Anyone who knows me personally or has gotten to know me by following my blog has learned that I consider food to be not only nourishment for the body, but the mind and soul as well. It is a powerful storyteller and is often linked to fond memories and moments. The stories, and how they are linked to my heritage and culture, are the premise of this blog (as evidenced by the name itself) and therefore it should come as no surprise that when a book entitled “Italian Canadians at Table: A Narritive Feast in Five Courses” came across my desk, I eagerly picked up it and devoured my way through its pages.

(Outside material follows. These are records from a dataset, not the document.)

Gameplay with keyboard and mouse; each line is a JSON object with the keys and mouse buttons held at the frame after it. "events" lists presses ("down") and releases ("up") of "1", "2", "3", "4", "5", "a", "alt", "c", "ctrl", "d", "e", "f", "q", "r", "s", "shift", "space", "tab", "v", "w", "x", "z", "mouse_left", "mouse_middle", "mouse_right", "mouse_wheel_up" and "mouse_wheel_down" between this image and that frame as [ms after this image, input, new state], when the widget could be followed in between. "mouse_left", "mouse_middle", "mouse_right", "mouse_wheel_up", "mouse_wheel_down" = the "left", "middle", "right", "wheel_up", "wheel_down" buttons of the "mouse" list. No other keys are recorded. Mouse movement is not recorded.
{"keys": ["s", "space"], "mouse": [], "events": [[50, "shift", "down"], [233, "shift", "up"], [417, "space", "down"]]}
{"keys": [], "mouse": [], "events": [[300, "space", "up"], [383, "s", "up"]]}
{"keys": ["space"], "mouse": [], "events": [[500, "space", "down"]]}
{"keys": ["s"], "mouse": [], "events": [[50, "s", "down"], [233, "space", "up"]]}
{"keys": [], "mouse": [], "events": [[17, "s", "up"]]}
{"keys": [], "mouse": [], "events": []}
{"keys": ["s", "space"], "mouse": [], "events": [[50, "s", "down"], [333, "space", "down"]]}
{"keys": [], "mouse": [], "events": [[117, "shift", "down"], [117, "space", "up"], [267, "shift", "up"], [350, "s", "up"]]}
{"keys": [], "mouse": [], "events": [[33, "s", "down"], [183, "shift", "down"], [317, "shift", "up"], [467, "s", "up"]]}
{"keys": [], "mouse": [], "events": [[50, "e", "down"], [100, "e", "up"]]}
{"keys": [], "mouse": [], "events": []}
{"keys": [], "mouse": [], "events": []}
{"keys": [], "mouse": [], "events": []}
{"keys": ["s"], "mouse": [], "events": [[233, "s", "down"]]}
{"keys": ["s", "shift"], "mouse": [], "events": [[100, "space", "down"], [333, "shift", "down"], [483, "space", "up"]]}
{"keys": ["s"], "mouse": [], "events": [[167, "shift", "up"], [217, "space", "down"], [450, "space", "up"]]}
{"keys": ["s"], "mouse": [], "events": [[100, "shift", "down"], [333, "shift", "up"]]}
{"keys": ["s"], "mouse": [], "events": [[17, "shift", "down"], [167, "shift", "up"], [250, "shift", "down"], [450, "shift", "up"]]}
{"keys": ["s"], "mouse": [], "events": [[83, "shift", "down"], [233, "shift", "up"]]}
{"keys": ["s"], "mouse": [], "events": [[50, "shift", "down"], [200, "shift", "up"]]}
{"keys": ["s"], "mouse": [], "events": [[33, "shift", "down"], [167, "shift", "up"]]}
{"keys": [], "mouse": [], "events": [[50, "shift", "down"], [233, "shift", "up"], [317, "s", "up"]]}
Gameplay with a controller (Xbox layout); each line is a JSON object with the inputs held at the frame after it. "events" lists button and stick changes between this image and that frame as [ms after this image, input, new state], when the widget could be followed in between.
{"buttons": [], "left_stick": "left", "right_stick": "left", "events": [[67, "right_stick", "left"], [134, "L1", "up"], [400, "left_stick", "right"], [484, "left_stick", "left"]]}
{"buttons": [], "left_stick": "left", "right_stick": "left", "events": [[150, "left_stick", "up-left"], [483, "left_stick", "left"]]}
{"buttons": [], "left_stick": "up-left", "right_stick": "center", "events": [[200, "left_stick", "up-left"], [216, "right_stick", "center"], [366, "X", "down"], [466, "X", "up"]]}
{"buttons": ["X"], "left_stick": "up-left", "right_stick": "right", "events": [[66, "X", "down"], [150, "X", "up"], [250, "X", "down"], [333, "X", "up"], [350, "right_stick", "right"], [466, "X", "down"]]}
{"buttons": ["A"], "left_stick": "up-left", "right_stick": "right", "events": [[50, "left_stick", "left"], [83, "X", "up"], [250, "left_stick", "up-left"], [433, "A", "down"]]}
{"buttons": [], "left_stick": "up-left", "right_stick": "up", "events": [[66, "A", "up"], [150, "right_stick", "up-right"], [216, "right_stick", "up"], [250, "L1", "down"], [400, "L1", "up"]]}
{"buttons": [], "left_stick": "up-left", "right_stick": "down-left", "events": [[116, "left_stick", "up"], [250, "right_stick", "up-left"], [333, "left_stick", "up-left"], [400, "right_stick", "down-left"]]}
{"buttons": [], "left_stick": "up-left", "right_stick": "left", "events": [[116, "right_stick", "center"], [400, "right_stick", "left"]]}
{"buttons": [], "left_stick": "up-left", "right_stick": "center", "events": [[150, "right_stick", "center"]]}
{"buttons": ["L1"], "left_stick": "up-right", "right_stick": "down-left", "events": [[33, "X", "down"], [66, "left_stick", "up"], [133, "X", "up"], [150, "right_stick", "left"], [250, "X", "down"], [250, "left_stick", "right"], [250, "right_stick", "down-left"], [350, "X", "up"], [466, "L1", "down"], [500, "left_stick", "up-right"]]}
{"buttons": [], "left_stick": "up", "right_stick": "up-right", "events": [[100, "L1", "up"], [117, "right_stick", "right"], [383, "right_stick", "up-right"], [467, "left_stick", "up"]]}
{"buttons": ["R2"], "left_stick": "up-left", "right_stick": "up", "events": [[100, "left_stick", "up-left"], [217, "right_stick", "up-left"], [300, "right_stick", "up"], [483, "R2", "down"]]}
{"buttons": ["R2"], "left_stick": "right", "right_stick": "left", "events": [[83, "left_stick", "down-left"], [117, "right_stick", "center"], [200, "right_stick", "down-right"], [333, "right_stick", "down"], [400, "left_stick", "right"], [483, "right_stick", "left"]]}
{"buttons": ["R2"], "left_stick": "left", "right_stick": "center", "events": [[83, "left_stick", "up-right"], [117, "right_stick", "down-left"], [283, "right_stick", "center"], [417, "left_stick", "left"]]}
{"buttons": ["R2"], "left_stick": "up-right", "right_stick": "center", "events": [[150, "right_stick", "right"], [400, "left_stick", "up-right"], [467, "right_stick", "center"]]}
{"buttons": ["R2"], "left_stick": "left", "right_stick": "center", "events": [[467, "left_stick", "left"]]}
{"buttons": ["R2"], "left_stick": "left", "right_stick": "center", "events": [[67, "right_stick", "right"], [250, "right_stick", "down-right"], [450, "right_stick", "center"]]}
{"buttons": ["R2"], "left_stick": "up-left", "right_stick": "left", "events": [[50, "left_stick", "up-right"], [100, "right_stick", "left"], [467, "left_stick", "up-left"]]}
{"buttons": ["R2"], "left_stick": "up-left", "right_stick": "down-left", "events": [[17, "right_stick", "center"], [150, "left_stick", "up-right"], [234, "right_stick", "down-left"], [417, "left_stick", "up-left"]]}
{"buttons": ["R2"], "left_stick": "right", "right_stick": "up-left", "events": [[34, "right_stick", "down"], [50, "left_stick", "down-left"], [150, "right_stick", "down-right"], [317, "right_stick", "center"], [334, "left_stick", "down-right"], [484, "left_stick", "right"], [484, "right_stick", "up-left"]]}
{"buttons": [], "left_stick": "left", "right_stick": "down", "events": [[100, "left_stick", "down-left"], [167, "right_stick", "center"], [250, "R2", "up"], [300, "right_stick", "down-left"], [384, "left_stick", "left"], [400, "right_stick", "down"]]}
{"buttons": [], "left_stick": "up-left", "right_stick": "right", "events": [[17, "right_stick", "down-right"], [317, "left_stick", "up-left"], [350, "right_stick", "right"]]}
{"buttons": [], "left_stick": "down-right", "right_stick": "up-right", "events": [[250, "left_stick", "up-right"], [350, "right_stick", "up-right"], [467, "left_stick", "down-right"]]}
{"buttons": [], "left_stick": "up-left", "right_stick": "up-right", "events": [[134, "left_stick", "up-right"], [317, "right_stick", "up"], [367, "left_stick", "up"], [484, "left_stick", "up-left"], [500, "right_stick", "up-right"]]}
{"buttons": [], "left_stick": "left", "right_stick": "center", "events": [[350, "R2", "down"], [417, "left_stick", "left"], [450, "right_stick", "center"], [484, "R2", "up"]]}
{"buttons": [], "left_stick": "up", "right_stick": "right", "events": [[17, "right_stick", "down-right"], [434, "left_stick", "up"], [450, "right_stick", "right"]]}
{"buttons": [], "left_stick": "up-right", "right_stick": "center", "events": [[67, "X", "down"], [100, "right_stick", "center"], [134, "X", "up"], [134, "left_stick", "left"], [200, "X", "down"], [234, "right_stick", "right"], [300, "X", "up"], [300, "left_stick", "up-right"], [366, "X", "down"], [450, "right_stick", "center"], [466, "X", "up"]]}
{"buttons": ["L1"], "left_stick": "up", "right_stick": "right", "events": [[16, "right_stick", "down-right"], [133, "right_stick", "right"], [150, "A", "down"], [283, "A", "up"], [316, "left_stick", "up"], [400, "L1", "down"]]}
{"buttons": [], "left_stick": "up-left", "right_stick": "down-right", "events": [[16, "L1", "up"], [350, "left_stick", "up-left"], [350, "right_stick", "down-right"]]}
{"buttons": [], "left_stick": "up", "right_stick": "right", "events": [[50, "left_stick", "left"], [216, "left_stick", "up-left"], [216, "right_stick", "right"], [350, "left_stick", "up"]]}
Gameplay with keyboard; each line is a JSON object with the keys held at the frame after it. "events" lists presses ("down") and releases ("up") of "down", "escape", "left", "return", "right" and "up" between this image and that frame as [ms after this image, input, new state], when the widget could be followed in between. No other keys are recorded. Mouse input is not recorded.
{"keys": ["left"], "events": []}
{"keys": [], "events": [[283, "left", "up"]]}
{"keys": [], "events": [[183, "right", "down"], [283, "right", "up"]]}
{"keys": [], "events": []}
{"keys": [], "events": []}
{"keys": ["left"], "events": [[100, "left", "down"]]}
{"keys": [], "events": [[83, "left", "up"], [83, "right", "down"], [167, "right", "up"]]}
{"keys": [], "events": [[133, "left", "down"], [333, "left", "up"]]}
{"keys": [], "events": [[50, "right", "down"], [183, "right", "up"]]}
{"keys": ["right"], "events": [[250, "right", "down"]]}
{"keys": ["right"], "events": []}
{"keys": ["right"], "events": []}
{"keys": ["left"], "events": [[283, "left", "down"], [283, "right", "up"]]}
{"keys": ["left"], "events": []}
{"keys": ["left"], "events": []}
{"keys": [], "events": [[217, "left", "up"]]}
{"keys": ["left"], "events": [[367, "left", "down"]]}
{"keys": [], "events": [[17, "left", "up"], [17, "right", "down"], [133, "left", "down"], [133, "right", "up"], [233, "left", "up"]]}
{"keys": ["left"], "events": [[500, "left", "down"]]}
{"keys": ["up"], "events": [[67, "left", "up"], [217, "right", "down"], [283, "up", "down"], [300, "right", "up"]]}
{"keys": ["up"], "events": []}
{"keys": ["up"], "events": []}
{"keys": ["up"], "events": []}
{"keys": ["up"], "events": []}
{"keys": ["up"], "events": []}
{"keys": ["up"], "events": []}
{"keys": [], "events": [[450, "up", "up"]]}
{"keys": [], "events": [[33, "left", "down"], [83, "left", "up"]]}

The book, edited by Loretta Gatto-White and Delia De Santis is a wonderful collection of writings described by its own editors as a “passionate literary feast of poetry and prose”. This very appetizing anthology divided into five courses: Antipasto; Primo; Secondo; Contorno; and Dolce addresses various questions that were posed as a result of the persistence of misconceptions about Italian-Canadian food culture. Questions such as “do we force-feed guests?” “Are we in fact food obsessed?” “How many grains of truth can a stereotype hold?” The answers to these questions and more came streaming in online to Loretta and Delia from coast-to-coast across Canada and offered up surprising, thoughtful, entertaining and touching musings by 18 writers. Each contributor serves up their account, offering insights into family stories; metaphors for life; experiences of immigration; and of course the importance of food in the Italian culture whether it be in the bel paese or here in Canada.
I relished each of the poems, short stories, excerpts and essays that from this collection, immersing myself into each delightful anecdote, relating very closely to much of that which is scripted among the five courses in this literary feast. The universal bond that food creates is truly amazing, though I was not familiar with any of the authors I felt a connection to so many of them based on their narrations of nutriment.
To anyone with an appetite for the Italian culture and its gastronomy I highly recommend this heartfelt anthology as much as I would my favorite restaurant. It is an absolutely soul-satisfying read.
“If literature can be delicious take a taste from this smorgasbord of treats, words and food, that will entice you to the entire feast” (Sheldon Currie). Buon Appetito!